Answer: Yes! Regular ⊂ Context-Free
Q4: What’s the difference between S ⇒ α and S ⇒* α?
Answer: ⇒ is one step, ⇒* is zero or more steps
Q5: Can CFG generate {aⁿbⁿcⁿ}?
Answer: No, this requires context-sensitive grammar
Q6: What’s a sentential form?
Answer: Any string derivable from S (may contain variables)

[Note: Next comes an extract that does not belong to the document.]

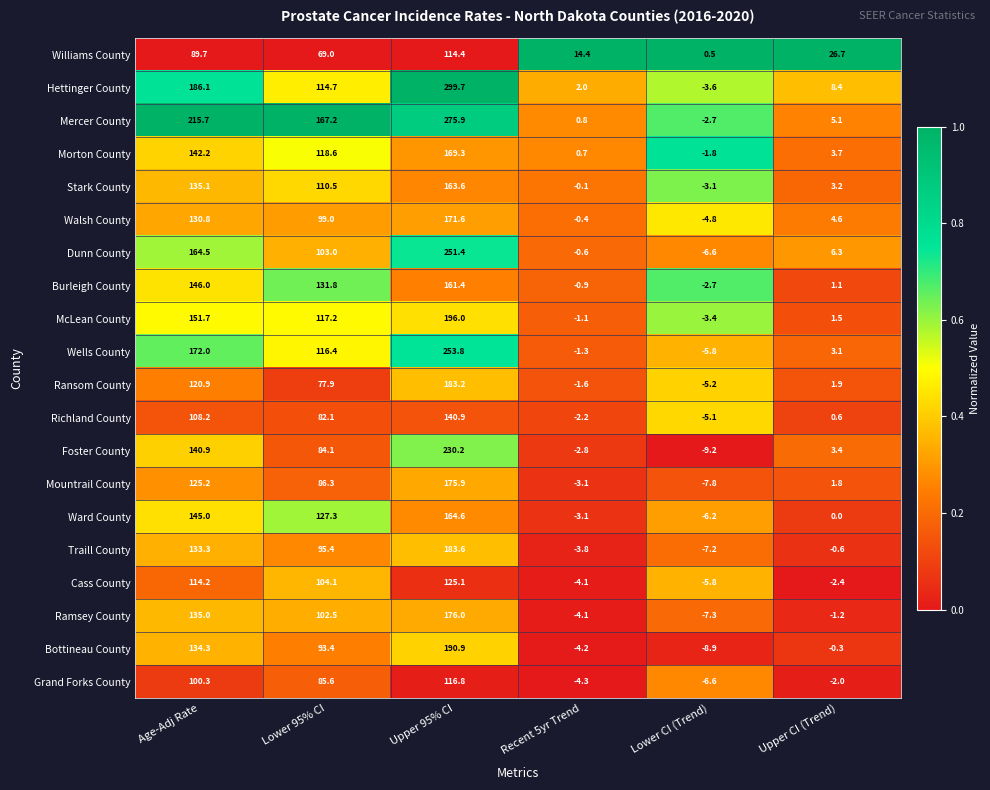

What is the difference between the highest and lowest values at Upper 95% CI?

185.3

Q7: Write CFG for palindromes over {0, 1}
Answer: S → 0S0 | 1S1 | 0 | 1 | ε
Q8: Why is CFG called “context-free”?
Answer: Variable can be replaced regardless of surrounding context
Summary
- CFG: G = (V, Σ, R, S) - formal system for describing languages
- Components: Variables, terminals, production rules, start symbol
- Language: L(G) = all terminal strings derivable from S
- More powerful: Can express {0ⁿ1ⁿ}, balanced parentheses, palindromes
- Derivations: Leftmost (expand left variable first) vs rightmost
- Design strategies: Balanced structures, concatenation, union, nesting
- Applications: Programming language syntax, parsers, natural language, data formats
- Properties: Closed under union/concatenation/star, NOT under intersection/complement
- Key advantage: Can count and match unbounded nested structures
- Next level: Parse trees, ambiguity, normal forms
Context-Free Grammars are the foundation of syntax analysis in compilers and formal language theory!